The late Sir Thomas Wilson desired to utilize the house as an office, but for this purpose it required reparation, and the fear of an heir to Thompson starting up prevented his bestowing any outlay on it till it became too late. Some time after Gregory’s exit Sir Thomas Wilson’s bailiff, to prevent the house and its materials being carried away piecemeal, installed a labourer and his wife as caretakers, who remained in it over twenty years. The man died, leaving certain instructions to the woman, who, old and houseless but for its shelter, standing upon her supposed right after twenty years’ possession, absolutely refused to quit, and set at defiance all peaceable efforts to remove her; and though the lessee of the ground (then being broken up for brickfields) had managed to induct a tenant of his own, the oldest inhabitant was resolute in remaining; the result was intermural war.
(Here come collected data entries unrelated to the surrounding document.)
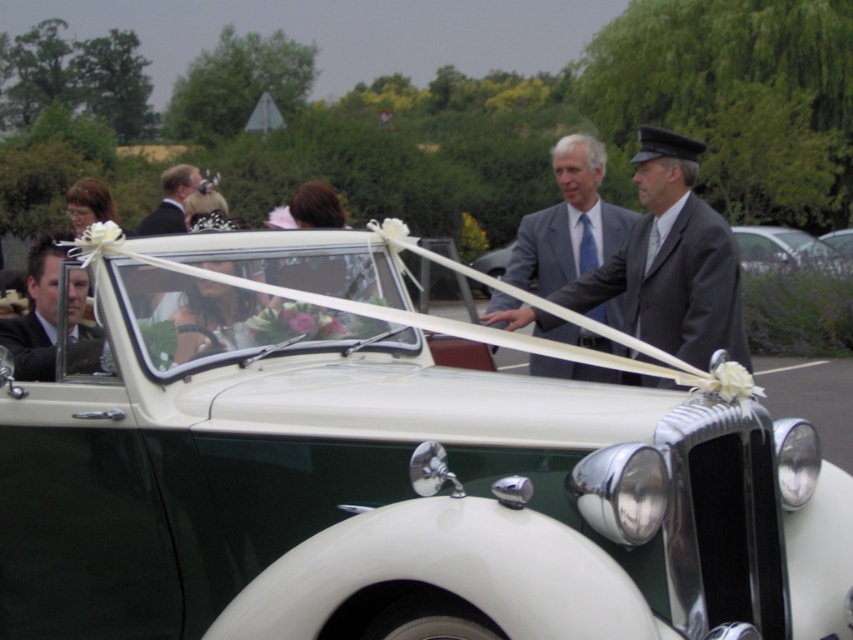
You are a photographer at a wedding event and need to capture a photo of both the matte gray suit at center and the matte black suit at left. Since you want to ensure both are in focus, which one should you focus on first to maintain depth of field?

You should focus on the matte gray suit at center first because it is closer to you than the matte black suit at left, ensuring both are in focus with proper depth of field.

You are a photographer at a wedding and need to position two guests wearing the matte gray suit at center and the matte black suit at center. According to the scene, which guest should stand on the left side when facing the vintage car?

The matte black suit at center should stand on the left side because the matte gray suit at center is to the right of it in the original scene.

You are planning to place a 2.5 meter long banner between the matte gray suit at center and the matte black suit at center. Will the banner fit without overlapping either of the suits?

The distance between the matte gray suit at center and the matte black suit at center is 3.37 meters. Since the banner is 2.5 meters long, it will fit between them without overlapping either suit as there is sufficient space.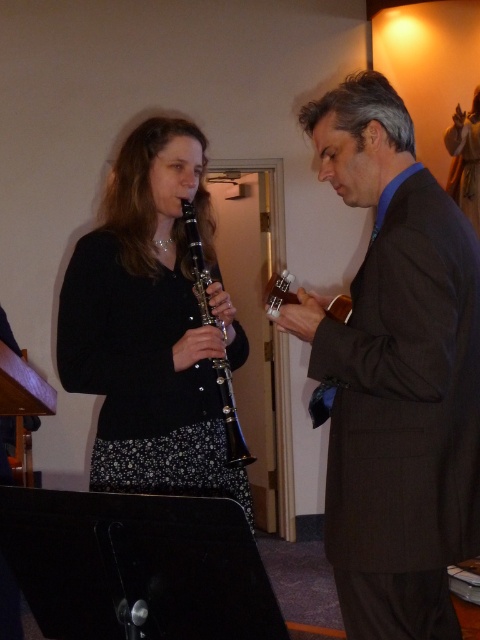
At what (x,y) coordinates should I click in order to perform the action: click on brown wool suit at right. Please return your answer as a coordinate pair (x, y). The image size is (480, 640). Looking at the image, I should click on (395, 374).

Is brown wool suit at right below black matte clarinet at center?

Yes.

Who is more distant from viewer, (420, 241) or (223, 403)?

The point (223, 403) is behind.

The height and width of the screenshot is (640, 480). Find the location of `brown wool suit at right`. brown wool suit at right is located at coordinates (395, 374).

The image size is (480, 640). What do you see at coordinates (151, 326) in the screenshot?
I see `black glossy clarinet at center` at bounding box center [151, 326].

Where is `black glossy clarinet at center`? black glossy clarinet at center is located at coordinates (151, 326).

Is point (450, 608) behind point (203, 202)?

No.

Identify the location of brown wool suit at right. (395, 374).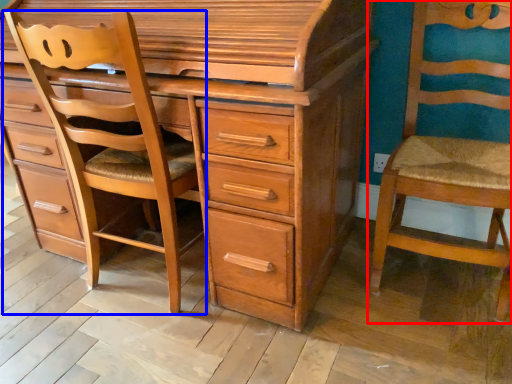
Question: Which object appears farthest to the camera in this image, chair (highlighted by a red box) or furniture (highlighted by a blue box)?

Choices:
 (A) chair
 (B) furniture

Answer: (B)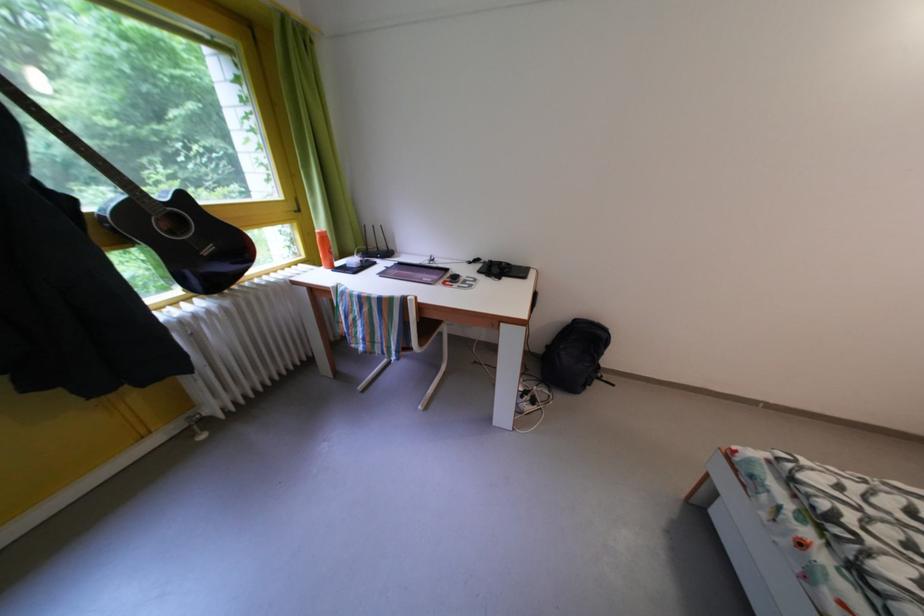
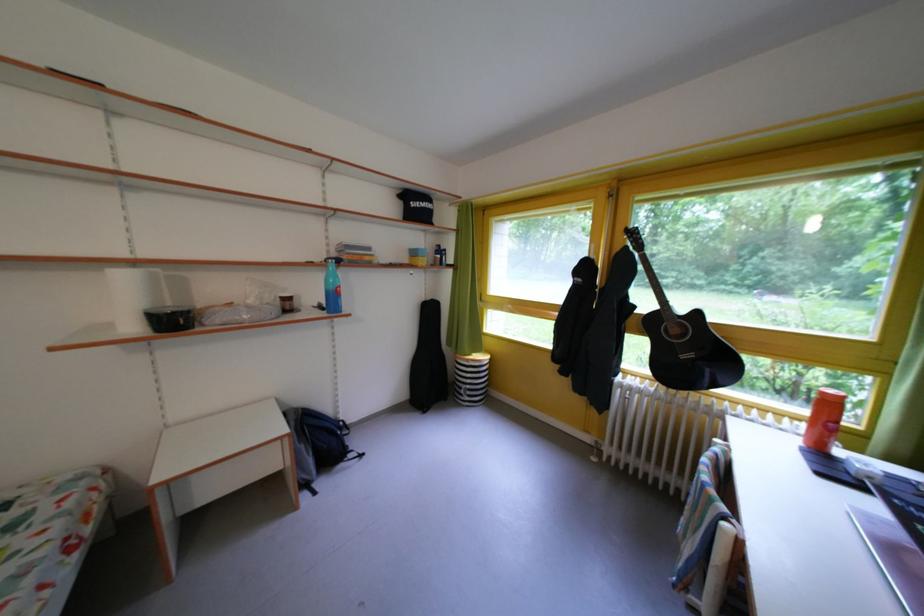
Where in the second image is the point corresponding to (329,238) from the first image?

(833, 399)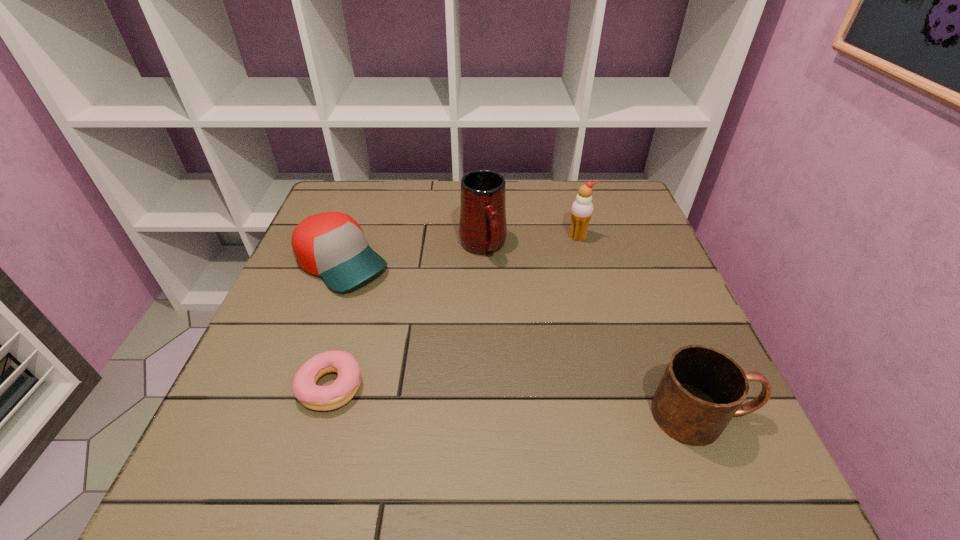
The height and width of the screenshot is (540, 960). I want to click on free space on the desktop that is between the shortest object and the rightmost object and is positioned at the brim of the baseball cap, so click(519, 401).

Identify the location of vacant space on the desktop that is between the shortest object and the rightmost object and is positioned at the front with a straw on the icecream. (563, 404).

Locate an element on the screen. Image resolution: width=960 pixels, height=540 pixels. free space on the desktop that is between the doughnut and the rightmost object and is positioned on the side of the third object from left to right with the handle is located at coordinates (560, 404).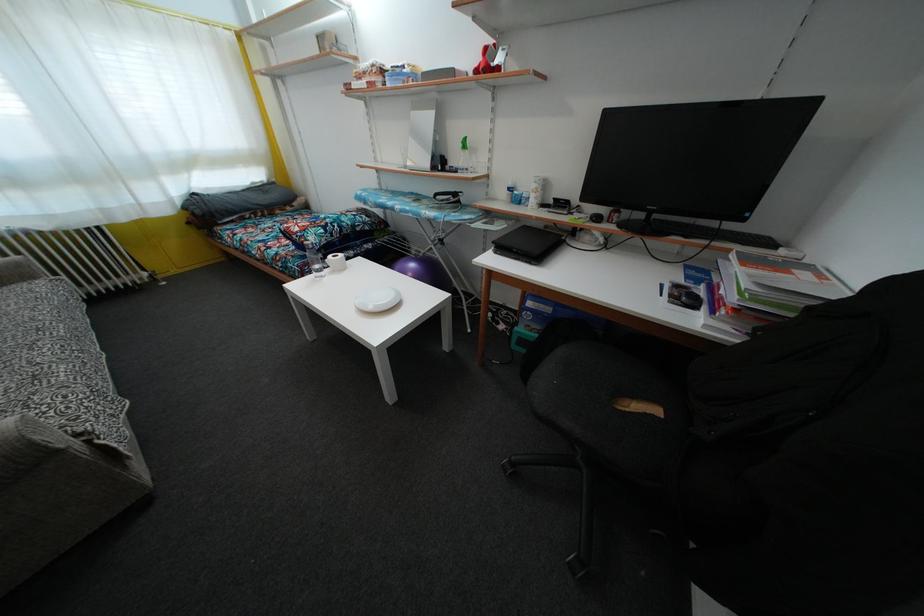
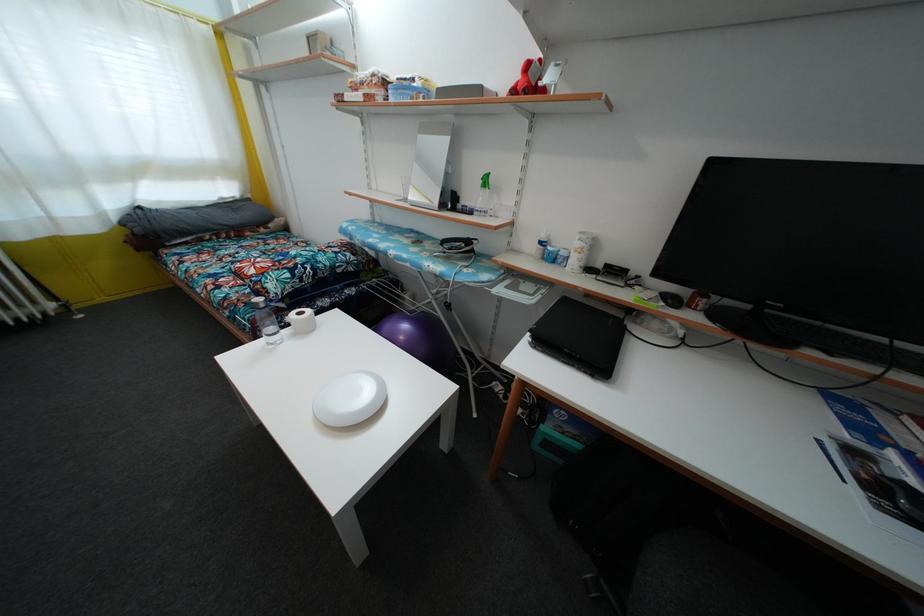
Question: The images are taken continuously from a first-person perspective. In which direction are you moving?

Choices:
 (A) Left
 (B) Right
 (C) Forward
 (D) Backward

Answer: (C)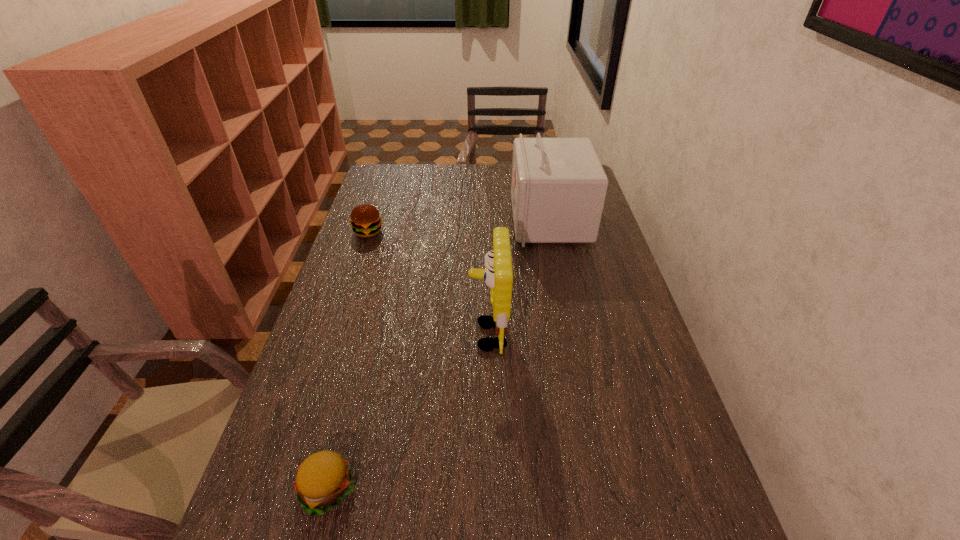
At what (x,y) coordinates should I click in order to perform the action: click on free space between the shortest object and the third object from left to right. Please return your answer as a coordinate pair (x, y). Looking at the image, I should click on (407, 413).

Image resolution: width=960 pixels, height=540 pixels. I want to click on empty space between the second object from right to left and the third tallest object, so click(428, 284).

At what (x,y) coordinates should I click in order to perform the action: click on free spot between the sponge and the farther hamburger. Please return your answer as a coordinate pair (x, y). The width and height of the screenshot is (960, 540). Looking at the image, I should click on (428, 284).

You are a GUI agent. You are given a task and a screenshot of the screen. Output one action in this format:
    pyautogui.click(x=<x>, y=<y>)
    Task: Click on the free space that is in between the nearest object and the first-aid kit
    The image size is (960, 540).
    Given the screenshot: What is the action you would take?
    pyautogui.click(x=439, y=355)

Where is `vacant area between the rightmost object and the third tallest object`? The image size is (960, 540). vacant area between the rightmost object and the third tallest object is located at coordinates (459, 226).

Find the location of a particular element. free space between the second shortest object and the rightmost object is located at coordinates (459, 226).

This screenshot has width=960, height=540. I want to click on unoccupied area between the rightmost object and the shortest object, so click(439, 355).

You are a GUI agent. You are given a task and a screenshot of the screen. Output one action in this format:
    pyautogui.click(x=<x>, y=<y>)
    Task: Click on the free space between the nearest object and the sponge
    
    Given the screenshot: What is the action you would take?
    pyautogui.click(x=407, y=413)

Find the location of a particular element. vacant area that lies between the second object from right to left and the farther hamburger is located at coordinates (428, 284).

This screenshot has height=540, width=960. Find the location of `free space between the sponge and the shortest object`. free space between the sponge and the shortest object is located at coordinates (407, 413).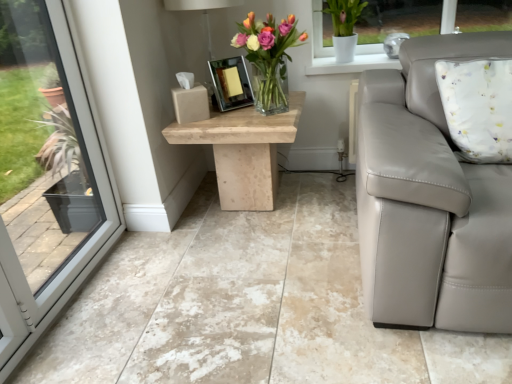
Question: Does matte white lamp at upper center turn towards beige marble floor at center?

Choices:
 (A) yes
 (B) no

Answer: (B)

Question: Are matte white lamp at upper center and beige marble floor at center beside each other?

Choices:
 (A) no
 (B) yes

Answer: (A)

Question: Is matte white lamp at upper center far from beige marble floor at center?

Choices:
 (A) no
 (B) yes

Answer: (B)

Question: From the image's perspective, is matte white lamp at upper center beneath beige marble floor at center?

Choices:
 (A) yes
 (B) no

Answer: (B)

Question: Is matte white lamp at upper center shorter than beige marble floor at center?

Choices:
 (A) yes
 (B) no

Answer: (B)

Question: Is matte white lamp at upper center located outside beige marble floor at center?

Choices:
 (A) yes
 (B) no

Answer: (A)

Question: Does beige marble floor at center have a larger size compared to translucent glass vase at center?

Choices:
 (A) yes
 (B) no

Answer: (A)

Question: From the image's perspective, is beige marble floor at center located above translucent glass vase at center?

Choices:
 (A) no
 (B) yes

Answer: (A)

Question: Is beige marble floor at center shorter than translucent glass vase at center?

Choices:
 (A) no
 (B) yes

Answer: (B)

Question: Is beige marble floor at center not close to translucent glass vase at center?

Choices:
 (A) no
 (B) yes

Answer: (A)

Question: Is beige marble floor at center at the left side of translucent glass vase at center?

Choices:
 (A) no
 (B) yes

Answer: (B)

Question: Is beige marble floor at center at the right side of translucent glass vase at center?

Choices:
 (A) yes
 (B) no

Answer: (B)

Question: Considering the relative sizes of matte white lamp at upper center and translucent glass vase at center in the image provided, is matte white lamp at upper center taller than translucent glass vase at center?

Choices:
 (A) yes
 (B) no

Answer: (A)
The old woman, remembering her husband’s injunction, fully believed that the Priory had lapsed to her in right of her twenty years’ free tenancy, and she doubted the power of the Lord of the Manor to remove her. It was not till some time after I had left the neighbourhood, and only by taking legal proceedings, that this too-tenacious inhabitant was expelled.
In these bygone years, on leaving Frognal Priory, if you took the first turning to the right, you found yourself at the entrance to West End Lane, then a really rustic lane, with high hedgerows and sheltering trees.[102]